The powerful and pioneering family names appeared as the plaster was removed inside the Capitol Theatre this week, revealing a “Wall of Honor” listing names of residents who served in various military branches during World War I, according to Clearwater historians.

“This was completely unexpected,” said Katie Pedretty, spokeswoman at Ruth Eckerd Hall, who is undertaking the renovation project of the more than 90-year-old theater in partnership with the city.

The discovery Tuesday has planners scrambling to figure out a way to preserve and incorporate the nearly 20-foot-tall wall into restoration plans.


The Capitol Theatre closed in March so work could begin to restore its Mediterranean Revival look and expand its space. It will feature seating for 655, a rooftop terrace and wraparound balcony when it reopens in the fall.

The Lokey building, which was one of the city’s oldest structures, was demolished as part of the plans to expand, renovate and rehabilitate the space.

The 1914 structure was originally going to be part of the Capitol’s renovation. Officials decided the building wasn’t sturdy enough for the expansion, so city leaders removed its historic designation in order for it to be destroyed.

The more recent name comes from a local businesswoman who owned a high-end women’s clothing shop there through the 1990s.

Before that, it was home to the Clearwater Evening Sun newspaper.


The carefully stenciled, alphabetized list of names was uncovered inside one of the state’s oldest movie theaters.

The names, protected in plaster for 90 years, are, for the most part, legible because they were covered for so long.
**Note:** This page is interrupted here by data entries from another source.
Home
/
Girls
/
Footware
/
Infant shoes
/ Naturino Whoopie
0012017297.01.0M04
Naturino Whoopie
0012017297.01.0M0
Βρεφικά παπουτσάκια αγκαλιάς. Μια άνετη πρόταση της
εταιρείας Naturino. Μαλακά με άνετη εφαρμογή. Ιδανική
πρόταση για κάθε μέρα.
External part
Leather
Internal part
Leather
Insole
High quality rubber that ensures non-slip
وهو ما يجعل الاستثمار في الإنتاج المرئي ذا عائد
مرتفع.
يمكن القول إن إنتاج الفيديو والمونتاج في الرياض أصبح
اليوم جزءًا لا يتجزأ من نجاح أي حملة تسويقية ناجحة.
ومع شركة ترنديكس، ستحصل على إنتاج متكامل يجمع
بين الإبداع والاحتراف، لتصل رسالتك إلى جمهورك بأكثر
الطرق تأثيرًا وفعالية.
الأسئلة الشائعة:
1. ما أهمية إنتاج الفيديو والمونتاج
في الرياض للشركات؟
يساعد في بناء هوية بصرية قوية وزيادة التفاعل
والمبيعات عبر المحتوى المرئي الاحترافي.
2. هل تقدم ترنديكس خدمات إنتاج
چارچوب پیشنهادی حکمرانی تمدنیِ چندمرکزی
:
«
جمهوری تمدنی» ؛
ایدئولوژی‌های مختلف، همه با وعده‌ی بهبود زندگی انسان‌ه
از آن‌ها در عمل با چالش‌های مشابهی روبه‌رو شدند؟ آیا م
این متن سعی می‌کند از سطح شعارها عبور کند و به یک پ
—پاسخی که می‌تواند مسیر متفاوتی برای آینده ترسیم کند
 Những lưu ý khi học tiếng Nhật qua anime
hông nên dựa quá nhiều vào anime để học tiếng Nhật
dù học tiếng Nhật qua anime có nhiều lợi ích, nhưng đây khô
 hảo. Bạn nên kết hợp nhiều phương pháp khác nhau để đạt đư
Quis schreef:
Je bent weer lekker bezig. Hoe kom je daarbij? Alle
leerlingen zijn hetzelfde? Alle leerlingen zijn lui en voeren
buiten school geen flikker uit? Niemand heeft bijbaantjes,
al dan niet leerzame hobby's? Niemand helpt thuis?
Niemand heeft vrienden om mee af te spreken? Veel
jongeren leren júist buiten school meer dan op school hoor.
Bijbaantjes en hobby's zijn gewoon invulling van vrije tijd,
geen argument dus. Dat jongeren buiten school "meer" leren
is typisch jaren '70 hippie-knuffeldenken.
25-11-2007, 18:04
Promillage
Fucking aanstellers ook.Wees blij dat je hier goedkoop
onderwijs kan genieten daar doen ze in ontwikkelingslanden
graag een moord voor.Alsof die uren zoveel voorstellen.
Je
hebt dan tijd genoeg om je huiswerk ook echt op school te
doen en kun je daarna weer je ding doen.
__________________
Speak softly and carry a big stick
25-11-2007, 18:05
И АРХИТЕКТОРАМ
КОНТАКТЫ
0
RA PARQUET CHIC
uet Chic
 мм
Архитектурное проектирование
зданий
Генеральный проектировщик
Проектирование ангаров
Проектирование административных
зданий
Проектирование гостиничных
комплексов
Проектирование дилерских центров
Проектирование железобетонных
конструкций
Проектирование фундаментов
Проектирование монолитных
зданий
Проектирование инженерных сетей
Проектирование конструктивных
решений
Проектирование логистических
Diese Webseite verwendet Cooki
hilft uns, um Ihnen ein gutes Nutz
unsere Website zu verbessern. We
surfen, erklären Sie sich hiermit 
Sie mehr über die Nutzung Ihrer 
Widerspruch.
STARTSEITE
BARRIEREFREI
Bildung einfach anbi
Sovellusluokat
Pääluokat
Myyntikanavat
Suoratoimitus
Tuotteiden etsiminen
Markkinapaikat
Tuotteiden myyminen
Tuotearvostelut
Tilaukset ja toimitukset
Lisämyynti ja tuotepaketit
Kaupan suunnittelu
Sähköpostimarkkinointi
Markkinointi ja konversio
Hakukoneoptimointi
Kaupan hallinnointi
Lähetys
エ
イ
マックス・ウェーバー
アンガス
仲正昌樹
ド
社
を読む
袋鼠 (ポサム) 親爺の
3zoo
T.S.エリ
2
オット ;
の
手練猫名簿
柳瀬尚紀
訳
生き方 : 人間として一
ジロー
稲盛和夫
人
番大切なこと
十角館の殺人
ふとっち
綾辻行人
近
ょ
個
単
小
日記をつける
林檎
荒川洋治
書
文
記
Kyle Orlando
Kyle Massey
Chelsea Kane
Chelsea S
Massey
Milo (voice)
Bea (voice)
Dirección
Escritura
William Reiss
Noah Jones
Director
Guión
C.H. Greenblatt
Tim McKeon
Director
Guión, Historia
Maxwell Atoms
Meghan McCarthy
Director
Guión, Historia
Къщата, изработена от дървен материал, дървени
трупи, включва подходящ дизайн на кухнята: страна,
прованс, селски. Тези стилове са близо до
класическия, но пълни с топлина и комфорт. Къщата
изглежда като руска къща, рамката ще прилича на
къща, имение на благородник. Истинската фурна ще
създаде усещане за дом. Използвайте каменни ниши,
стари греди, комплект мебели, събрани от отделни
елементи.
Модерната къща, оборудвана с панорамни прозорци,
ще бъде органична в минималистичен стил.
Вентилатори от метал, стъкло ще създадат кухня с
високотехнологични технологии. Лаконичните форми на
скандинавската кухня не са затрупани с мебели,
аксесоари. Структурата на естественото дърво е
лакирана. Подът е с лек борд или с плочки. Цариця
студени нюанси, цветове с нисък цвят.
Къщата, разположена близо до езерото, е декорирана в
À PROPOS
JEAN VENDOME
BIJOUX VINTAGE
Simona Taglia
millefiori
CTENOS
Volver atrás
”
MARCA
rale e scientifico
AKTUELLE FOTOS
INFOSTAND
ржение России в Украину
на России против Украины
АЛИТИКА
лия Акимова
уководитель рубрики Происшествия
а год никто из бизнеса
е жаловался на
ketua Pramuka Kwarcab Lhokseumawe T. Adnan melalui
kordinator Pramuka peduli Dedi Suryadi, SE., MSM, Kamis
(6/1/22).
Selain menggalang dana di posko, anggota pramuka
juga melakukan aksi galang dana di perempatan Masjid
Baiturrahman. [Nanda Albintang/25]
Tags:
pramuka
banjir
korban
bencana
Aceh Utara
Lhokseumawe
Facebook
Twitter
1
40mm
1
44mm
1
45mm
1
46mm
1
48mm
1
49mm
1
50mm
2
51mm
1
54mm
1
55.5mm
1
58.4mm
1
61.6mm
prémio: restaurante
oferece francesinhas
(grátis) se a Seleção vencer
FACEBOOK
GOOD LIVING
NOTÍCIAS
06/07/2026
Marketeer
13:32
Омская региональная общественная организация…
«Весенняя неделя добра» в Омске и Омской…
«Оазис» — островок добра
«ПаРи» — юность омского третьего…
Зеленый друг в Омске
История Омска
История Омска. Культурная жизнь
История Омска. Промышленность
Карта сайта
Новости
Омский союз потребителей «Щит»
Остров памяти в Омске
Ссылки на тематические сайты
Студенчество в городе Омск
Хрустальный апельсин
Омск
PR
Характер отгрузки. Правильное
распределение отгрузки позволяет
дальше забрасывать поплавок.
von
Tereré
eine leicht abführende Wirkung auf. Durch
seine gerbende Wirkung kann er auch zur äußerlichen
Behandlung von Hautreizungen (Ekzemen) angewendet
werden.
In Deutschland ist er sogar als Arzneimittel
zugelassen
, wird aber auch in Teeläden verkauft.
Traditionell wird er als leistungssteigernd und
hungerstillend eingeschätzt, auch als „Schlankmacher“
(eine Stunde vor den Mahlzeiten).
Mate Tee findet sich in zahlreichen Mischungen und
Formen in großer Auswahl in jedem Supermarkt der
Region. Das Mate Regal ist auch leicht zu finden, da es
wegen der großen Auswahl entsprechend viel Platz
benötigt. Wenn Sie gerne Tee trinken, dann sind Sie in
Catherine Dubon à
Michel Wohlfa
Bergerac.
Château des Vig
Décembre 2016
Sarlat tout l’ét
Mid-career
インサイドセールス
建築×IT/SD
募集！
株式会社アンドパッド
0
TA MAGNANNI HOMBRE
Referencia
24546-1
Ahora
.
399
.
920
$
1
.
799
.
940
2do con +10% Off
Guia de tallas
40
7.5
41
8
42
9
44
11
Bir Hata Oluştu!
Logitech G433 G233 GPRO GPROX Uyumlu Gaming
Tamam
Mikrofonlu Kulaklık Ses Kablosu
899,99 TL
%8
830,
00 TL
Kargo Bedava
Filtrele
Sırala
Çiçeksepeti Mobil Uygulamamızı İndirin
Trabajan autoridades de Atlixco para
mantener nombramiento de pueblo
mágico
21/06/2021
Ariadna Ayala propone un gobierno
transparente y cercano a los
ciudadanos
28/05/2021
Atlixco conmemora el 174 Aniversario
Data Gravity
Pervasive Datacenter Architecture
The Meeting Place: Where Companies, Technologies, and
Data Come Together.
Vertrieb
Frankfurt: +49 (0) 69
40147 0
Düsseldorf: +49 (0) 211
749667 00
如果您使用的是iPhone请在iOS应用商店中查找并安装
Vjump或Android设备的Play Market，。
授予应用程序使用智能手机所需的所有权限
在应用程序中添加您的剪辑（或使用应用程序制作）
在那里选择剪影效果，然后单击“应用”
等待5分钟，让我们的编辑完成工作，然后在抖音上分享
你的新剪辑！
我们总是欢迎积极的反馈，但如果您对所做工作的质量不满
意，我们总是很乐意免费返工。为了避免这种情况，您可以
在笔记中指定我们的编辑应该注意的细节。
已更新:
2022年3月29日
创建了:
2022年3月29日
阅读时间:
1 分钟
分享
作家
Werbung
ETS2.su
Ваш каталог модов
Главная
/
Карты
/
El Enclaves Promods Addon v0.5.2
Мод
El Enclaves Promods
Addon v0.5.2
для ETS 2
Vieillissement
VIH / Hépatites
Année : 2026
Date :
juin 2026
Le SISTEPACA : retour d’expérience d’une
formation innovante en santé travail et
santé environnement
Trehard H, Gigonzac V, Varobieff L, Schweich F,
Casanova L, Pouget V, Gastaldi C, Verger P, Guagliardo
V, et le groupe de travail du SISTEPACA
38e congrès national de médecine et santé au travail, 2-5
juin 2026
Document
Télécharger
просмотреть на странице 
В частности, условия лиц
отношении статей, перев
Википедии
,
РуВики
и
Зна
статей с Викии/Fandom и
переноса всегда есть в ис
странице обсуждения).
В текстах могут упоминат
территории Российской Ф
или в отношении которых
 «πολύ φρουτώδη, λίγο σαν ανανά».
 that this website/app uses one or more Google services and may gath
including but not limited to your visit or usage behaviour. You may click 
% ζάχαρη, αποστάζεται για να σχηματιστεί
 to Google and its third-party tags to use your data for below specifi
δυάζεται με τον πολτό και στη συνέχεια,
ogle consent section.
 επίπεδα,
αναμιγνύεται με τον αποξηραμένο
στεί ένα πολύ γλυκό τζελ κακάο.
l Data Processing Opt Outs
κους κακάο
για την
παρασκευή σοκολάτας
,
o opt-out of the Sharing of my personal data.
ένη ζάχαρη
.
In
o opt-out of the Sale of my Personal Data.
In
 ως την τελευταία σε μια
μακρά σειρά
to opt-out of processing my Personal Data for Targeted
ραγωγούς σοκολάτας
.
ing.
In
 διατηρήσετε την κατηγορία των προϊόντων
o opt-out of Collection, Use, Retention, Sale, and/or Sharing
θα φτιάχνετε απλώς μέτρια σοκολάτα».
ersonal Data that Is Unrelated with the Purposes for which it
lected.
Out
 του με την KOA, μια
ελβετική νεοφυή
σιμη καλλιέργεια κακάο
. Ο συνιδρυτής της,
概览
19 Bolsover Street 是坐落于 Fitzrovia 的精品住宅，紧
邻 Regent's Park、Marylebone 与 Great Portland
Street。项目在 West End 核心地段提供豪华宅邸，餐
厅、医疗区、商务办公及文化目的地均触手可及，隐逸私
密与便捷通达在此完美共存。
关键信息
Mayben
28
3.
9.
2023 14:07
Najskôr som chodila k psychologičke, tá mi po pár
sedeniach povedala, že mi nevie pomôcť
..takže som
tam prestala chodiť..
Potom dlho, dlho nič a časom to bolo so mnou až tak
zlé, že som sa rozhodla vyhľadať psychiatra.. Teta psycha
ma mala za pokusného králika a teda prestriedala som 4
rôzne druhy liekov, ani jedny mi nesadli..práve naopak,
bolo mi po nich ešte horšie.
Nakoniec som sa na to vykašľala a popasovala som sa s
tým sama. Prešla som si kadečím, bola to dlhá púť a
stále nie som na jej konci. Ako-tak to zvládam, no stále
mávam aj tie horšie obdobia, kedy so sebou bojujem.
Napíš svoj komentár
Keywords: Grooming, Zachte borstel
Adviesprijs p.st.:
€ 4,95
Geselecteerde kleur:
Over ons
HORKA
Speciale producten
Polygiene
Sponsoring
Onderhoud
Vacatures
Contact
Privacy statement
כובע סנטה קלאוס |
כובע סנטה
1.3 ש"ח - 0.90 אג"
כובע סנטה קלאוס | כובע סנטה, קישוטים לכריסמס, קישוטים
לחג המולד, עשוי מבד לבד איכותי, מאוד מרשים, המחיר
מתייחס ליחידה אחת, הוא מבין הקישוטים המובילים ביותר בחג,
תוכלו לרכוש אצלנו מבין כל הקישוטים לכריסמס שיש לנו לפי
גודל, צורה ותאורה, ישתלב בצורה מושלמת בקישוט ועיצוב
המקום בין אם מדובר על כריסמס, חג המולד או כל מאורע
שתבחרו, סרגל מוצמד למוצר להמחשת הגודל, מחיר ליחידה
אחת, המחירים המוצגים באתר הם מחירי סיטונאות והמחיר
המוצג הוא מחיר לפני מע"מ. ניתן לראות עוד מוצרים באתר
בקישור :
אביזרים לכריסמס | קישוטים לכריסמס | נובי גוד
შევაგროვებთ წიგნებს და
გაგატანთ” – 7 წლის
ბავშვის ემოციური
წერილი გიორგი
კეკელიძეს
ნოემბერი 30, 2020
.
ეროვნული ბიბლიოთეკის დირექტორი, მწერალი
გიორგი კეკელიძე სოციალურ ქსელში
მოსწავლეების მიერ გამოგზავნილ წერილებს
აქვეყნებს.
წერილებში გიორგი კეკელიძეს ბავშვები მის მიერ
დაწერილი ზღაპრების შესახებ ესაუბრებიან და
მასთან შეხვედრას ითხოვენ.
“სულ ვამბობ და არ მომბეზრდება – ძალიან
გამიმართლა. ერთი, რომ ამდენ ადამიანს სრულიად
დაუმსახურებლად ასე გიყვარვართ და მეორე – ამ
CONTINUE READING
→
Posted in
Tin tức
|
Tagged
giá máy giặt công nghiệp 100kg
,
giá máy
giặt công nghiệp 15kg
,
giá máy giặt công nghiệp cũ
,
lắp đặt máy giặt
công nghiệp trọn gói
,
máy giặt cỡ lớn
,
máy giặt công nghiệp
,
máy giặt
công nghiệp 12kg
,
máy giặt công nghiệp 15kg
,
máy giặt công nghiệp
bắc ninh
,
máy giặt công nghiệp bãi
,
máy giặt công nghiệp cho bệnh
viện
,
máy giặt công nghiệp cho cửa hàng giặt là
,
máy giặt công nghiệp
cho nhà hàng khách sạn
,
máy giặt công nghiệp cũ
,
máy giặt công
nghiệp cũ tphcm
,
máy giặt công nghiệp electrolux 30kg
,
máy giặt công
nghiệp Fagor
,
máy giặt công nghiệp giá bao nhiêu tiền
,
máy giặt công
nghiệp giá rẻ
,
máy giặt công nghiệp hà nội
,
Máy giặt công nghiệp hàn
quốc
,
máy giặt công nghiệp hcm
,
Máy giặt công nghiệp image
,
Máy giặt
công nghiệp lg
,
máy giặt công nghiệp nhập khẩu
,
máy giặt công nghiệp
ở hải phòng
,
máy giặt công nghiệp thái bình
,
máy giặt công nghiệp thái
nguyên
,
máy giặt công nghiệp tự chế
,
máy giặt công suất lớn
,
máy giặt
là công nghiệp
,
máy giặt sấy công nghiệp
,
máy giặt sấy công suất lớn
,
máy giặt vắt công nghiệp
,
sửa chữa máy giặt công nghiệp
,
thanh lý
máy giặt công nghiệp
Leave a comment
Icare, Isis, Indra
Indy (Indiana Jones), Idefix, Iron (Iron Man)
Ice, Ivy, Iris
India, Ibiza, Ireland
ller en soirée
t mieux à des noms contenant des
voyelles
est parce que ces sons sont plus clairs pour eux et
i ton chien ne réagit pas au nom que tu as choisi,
Although not fully revealed, there are several rows of alphabetized names under what appear to be the words “Wall of Honor.” Right now only J through Z can be seen. The names belong to residents who served in various military branches during World War I, according to military service cards in state records and Bill Wallace, a past president of the Clearwater Historical Society.